Governments, consumers and companies are all victims of the increasing presence of malware. A new report highlights the link between malicious code and criminal organisations.

Malware: a Lucrative Channel for Cybercrime

Close to two thirds of all new computers sold are infected with malicious software, known as ‘malware’. This is the first striking finding of a report entitled ‘The Link Between Pirated Software and Cybersecurity Breaches’, drawn up jointly by the Microsoft Digital Crimes Unit, global market intelligence provider International Data Corporation (IDC), and the National University of Singapore (NUS). This year NUS research found over a hundred discrete threats, among them a virus that stops some security software from running properly and tries to download other files from a remote server, and a Trojan that creates a proxy server on an infected computer and may be used to relay spam email. Although the scourge of malware affects all user categories – individual consumers, company employees and government departments – few people seem aware of the link between malware and cybercrime. The researchers estimate that 65% of all consumers and 30% of enterprise customers buy computers from suspect sources rather than directly from named brand vendors or national chain stores.

Counting the cost

In 2014, enterprises will have to spend some $127 billion dealing with security issues arising from malware associated with pirated software – identification, repair and data recovery – the report predicts. To this sum must be added around $364 billion which is likely to be spent on dealing with data breaches. Close to two thirds of these losses – $315 billion – will be the result of the activity of criminal organisations, say the experts. Another disconcerting figure is that some 27% of company employees surveyed for the report have installed their own software on work PCs, which has resulted in close to 20% of pirated software in enterprises being installed by employees without their companies knowing. This revelation calls company security procedures put in place by IT departments strongly into question. Based on survey responses, the report’s authors calculate that more than 50% of end-user PCs are not protected by any effective audit. They further predict that in 2014 consumers will spend a total of $25 billion and waste 1.1 billion hours dealing with security issues arising from malware in pirated software.

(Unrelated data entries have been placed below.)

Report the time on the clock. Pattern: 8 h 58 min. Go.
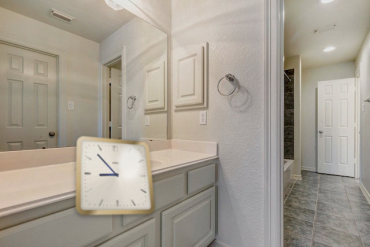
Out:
8 h 53 min
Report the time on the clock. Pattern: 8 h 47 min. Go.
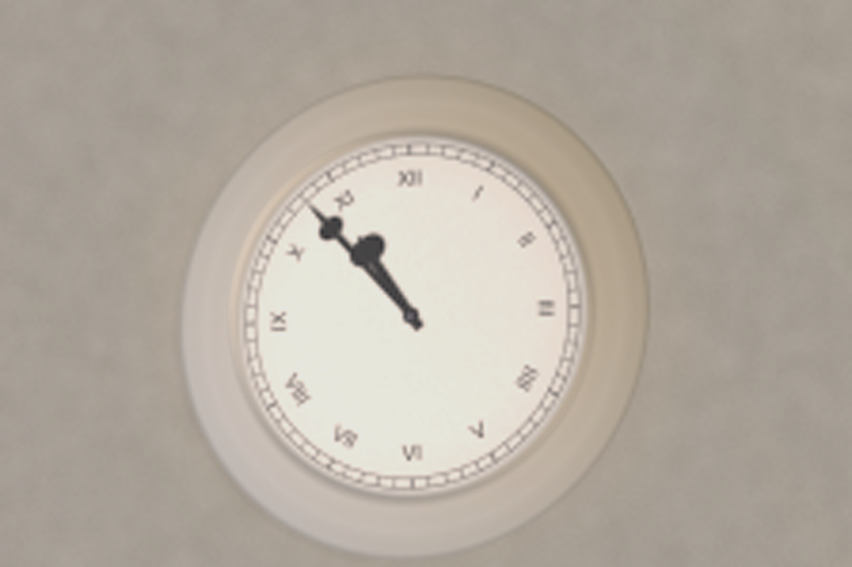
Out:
10 h 53 min
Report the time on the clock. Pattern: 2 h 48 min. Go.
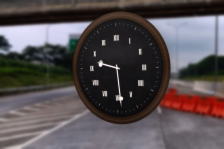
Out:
9 h 29 min
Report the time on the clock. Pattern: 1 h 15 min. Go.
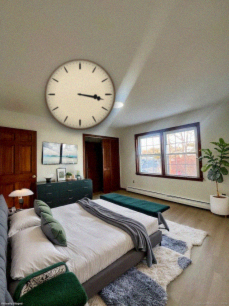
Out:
3 h 17 min
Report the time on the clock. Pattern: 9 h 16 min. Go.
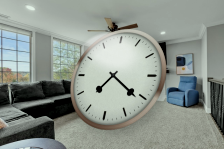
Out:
7 h 21 min
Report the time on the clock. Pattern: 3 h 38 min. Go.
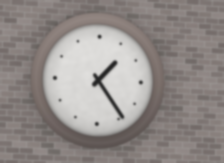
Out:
1 h 24 min
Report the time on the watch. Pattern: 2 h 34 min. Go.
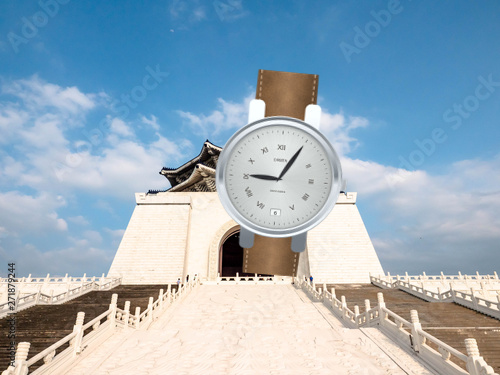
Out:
9 h 05 min
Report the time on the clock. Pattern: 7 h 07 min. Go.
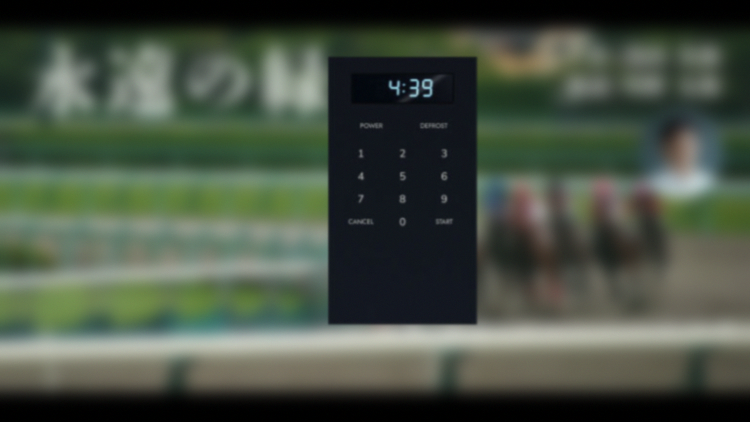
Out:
4 h 39 min
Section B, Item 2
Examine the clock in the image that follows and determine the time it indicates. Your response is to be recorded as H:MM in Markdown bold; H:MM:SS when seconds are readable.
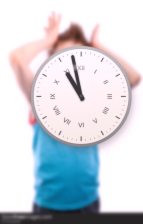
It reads **10:58**
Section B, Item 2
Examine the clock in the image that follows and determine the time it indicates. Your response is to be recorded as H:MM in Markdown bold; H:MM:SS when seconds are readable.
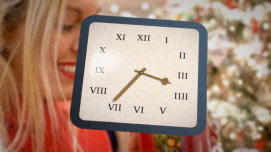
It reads **3:36**
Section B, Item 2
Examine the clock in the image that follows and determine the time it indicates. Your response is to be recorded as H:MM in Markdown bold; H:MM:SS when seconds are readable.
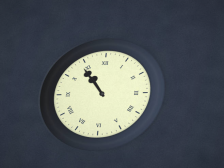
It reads **10:54**
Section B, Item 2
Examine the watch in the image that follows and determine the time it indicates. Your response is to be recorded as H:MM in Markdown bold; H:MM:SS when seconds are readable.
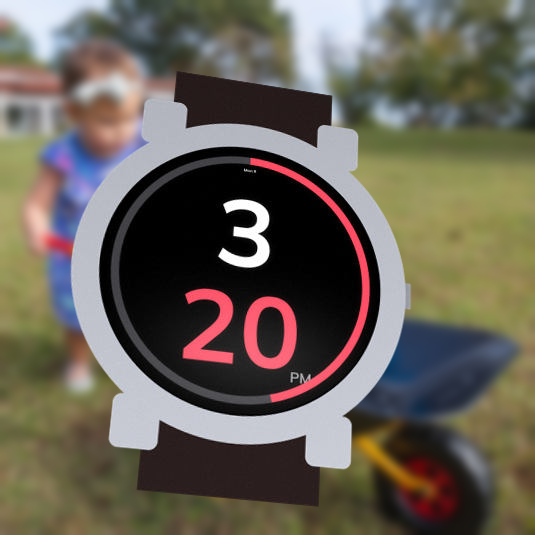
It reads **3:20**
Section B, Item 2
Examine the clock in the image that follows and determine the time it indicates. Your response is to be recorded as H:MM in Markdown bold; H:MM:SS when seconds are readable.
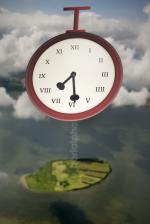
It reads **7:29**
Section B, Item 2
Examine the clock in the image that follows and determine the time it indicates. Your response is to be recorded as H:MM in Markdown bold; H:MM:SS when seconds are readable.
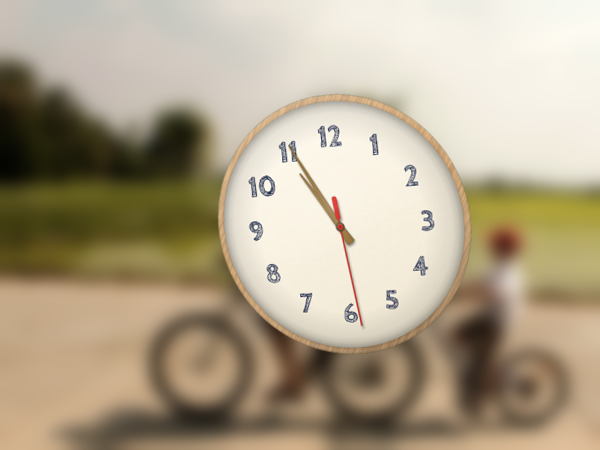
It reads **10:55:29**
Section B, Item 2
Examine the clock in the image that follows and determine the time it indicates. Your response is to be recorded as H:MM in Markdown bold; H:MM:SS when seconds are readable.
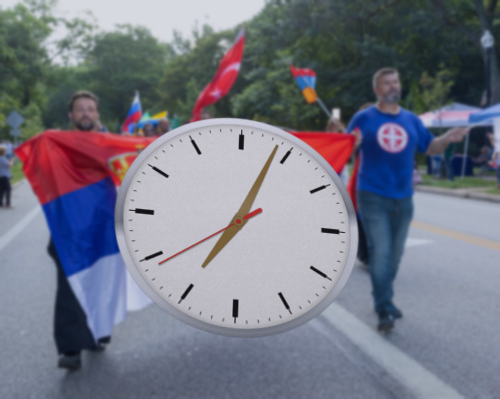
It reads **7:03:39**
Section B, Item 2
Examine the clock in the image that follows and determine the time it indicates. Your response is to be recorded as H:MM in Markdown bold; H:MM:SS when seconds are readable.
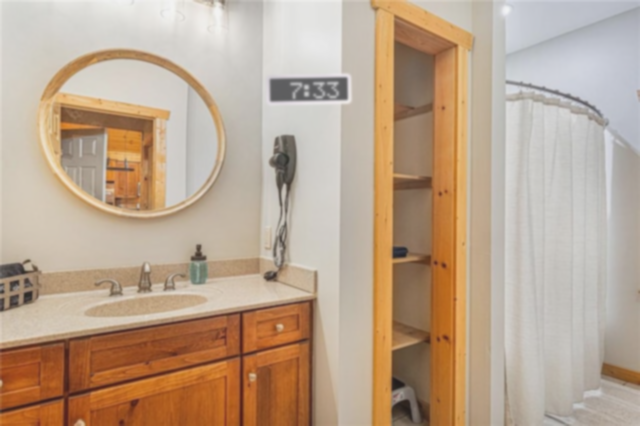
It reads **7:33**
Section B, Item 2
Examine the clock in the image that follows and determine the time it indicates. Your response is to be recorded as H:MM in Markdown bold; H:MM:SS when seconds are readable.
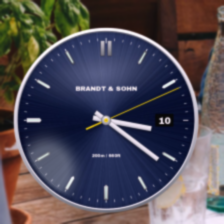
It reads **3:21:11**
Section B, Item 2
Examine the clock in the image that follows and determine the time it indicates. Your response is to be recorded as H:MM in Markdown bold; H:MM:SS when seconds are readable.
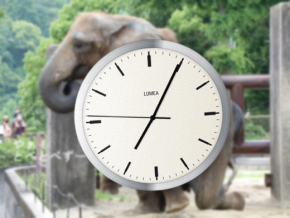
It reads **7:04:46**
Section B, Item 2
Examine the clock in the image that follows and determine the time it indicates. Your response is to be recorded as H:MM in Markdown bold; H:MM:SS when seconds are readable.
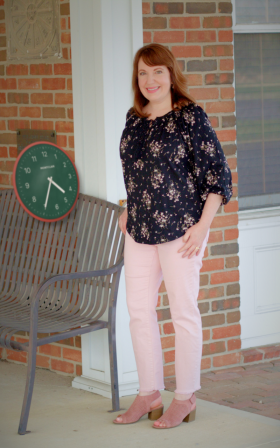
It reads **4:35**
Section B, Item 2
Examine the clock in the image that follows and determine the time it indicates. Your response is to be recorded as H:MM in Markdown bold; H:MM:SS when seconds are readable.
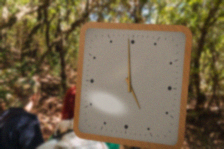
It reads **4:59**
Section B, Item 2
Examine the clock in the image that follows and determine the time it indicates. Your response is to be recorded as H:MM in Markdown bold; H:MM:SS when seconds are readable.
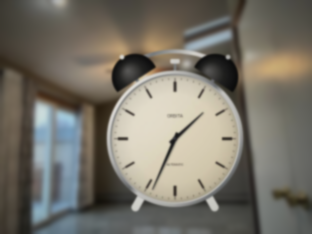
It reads **1:34**
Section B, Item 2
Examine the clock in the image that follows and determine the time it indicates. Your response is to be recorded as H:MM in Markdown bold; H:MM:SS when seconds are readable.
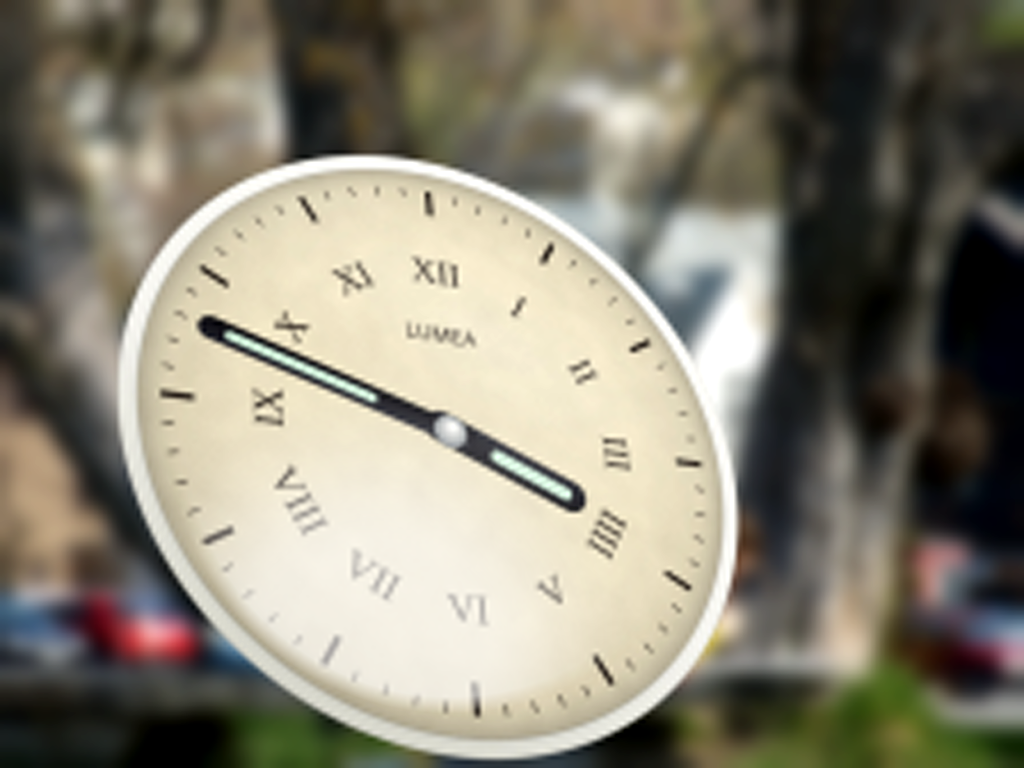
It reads **3:48**
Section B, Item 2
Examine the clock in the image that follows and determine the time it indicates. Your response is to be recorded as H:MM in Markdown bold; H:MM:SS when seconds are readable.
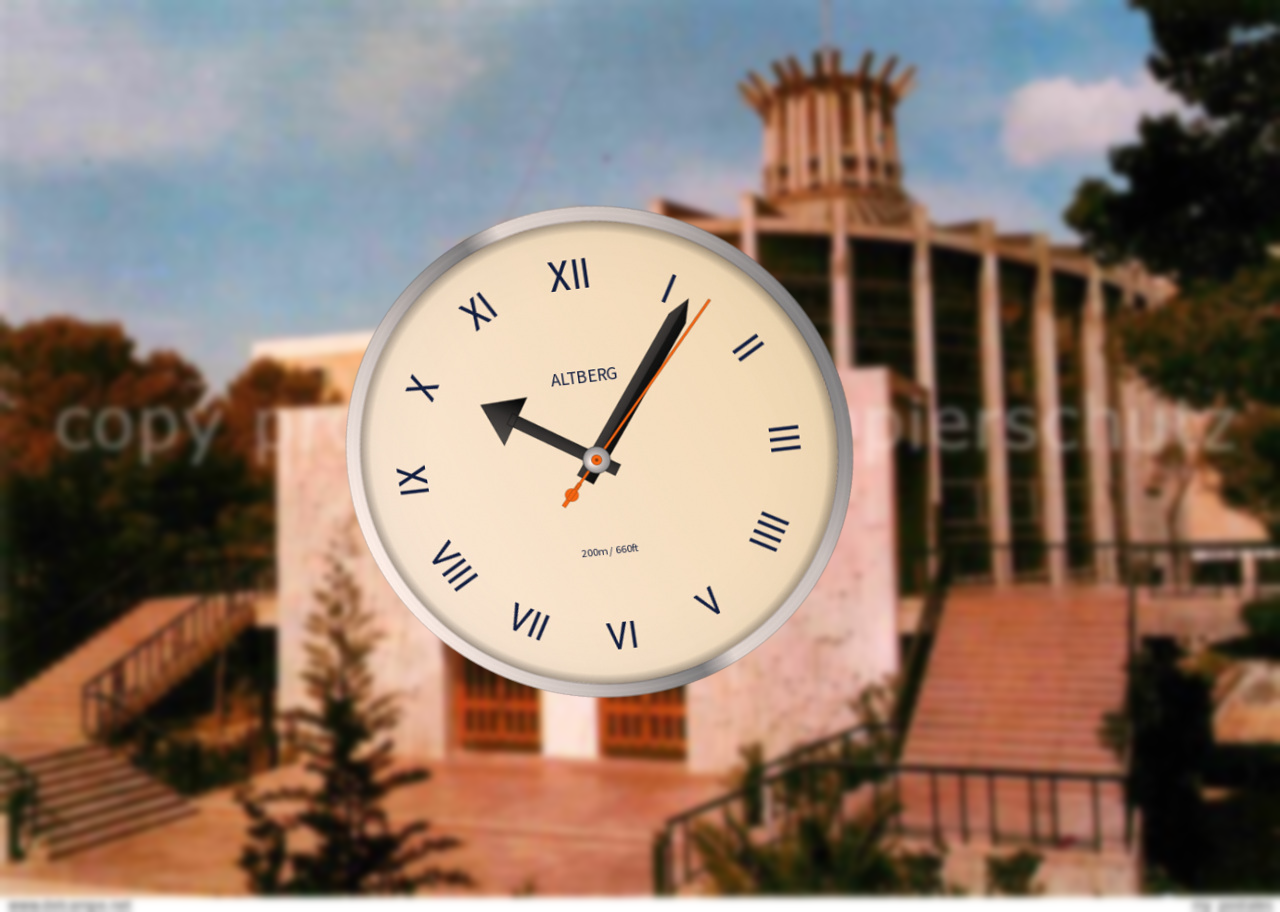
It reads **10:06:07**
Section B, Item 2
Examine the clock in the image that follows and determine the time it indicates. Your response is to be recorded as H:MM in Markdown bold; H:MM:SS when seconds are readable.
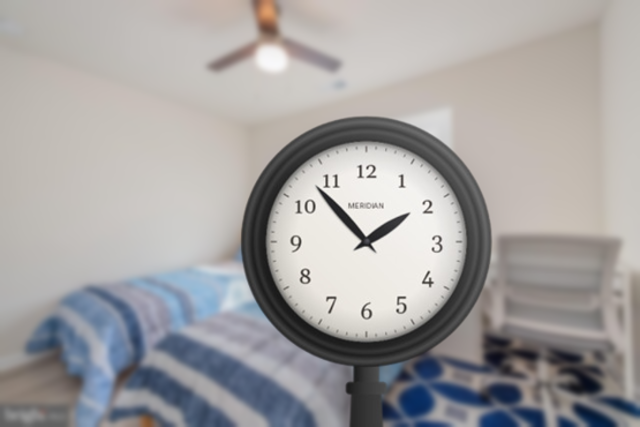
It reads **1:53**
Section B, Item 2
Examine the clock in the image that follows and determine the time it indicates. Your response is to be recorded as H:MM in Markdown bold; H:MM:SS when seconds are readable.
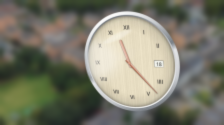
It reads **11:23**
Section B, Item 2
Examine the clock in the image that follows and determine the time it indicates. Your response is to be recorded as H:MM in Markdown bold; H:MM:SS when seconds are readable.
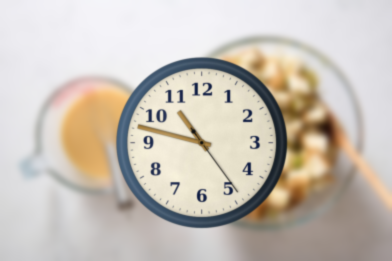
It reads **10:47:24**
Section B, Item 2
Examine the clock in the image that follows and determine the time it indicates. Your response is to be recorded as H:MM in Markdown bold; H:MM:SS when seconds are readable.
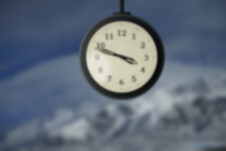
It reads **3:48**
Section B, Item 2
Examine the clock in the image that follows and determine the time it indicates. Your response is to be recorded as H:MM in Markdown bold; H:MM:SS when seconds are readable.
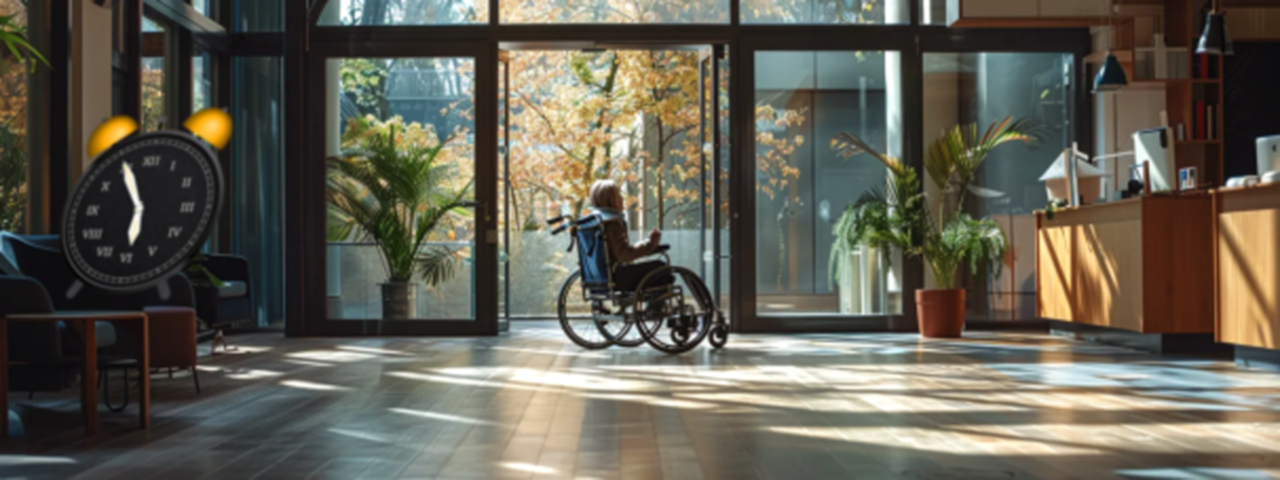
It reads **5:55**
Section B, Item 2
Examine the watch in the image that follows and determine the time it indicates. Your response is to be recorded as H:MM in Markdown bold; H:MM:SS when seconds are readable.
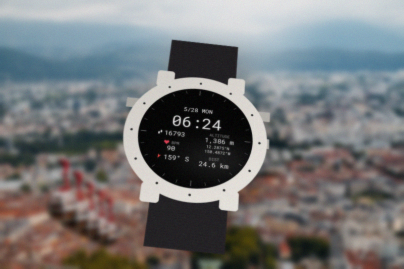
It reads **6:24**
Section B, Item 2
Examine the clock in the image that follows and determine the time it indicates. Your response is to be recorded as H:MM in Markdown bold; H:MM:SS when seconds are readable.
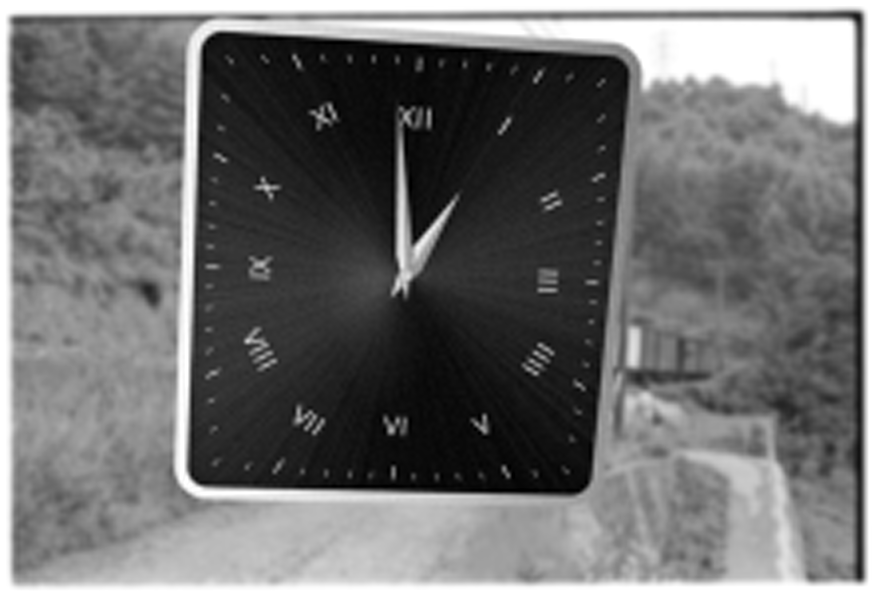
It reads **12:59**
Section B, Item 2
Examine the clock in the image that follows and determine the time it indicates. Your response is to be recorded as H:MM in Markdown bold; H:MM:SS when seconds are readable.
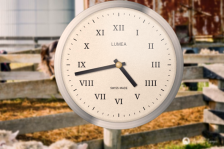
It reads **4:43**
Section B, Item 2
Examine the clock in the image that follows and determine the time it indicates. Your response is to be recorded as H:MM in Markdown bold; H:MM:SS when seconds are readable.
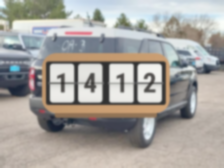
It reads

The need to protect oneself

Consumers’ greatest fears as regards malware and cybercrime are loss of data files or personal information, online fraud, and hijacking of emails and social network content. However, close to half (43%) of all respondents do not help themselves to avoid problems by routinely installing security updates on their computers. Moreover, if the statistics in the report are accurate, governments have much to fear from pirated software and need to understand the dangers so as to protect themselves as effectively as possible.  However, government officials polled during the survey appear to have a poor understanding of the relationship between pirated software and malware. Government administrations are not exempt from these threats and the Microsoft/IDC/NUS researchers say they ought to be “quite worried”. However, almost half of the government officials worldwide responding to the poll say that their department or agency has set up an educational programme addressing the security threats from pirated software.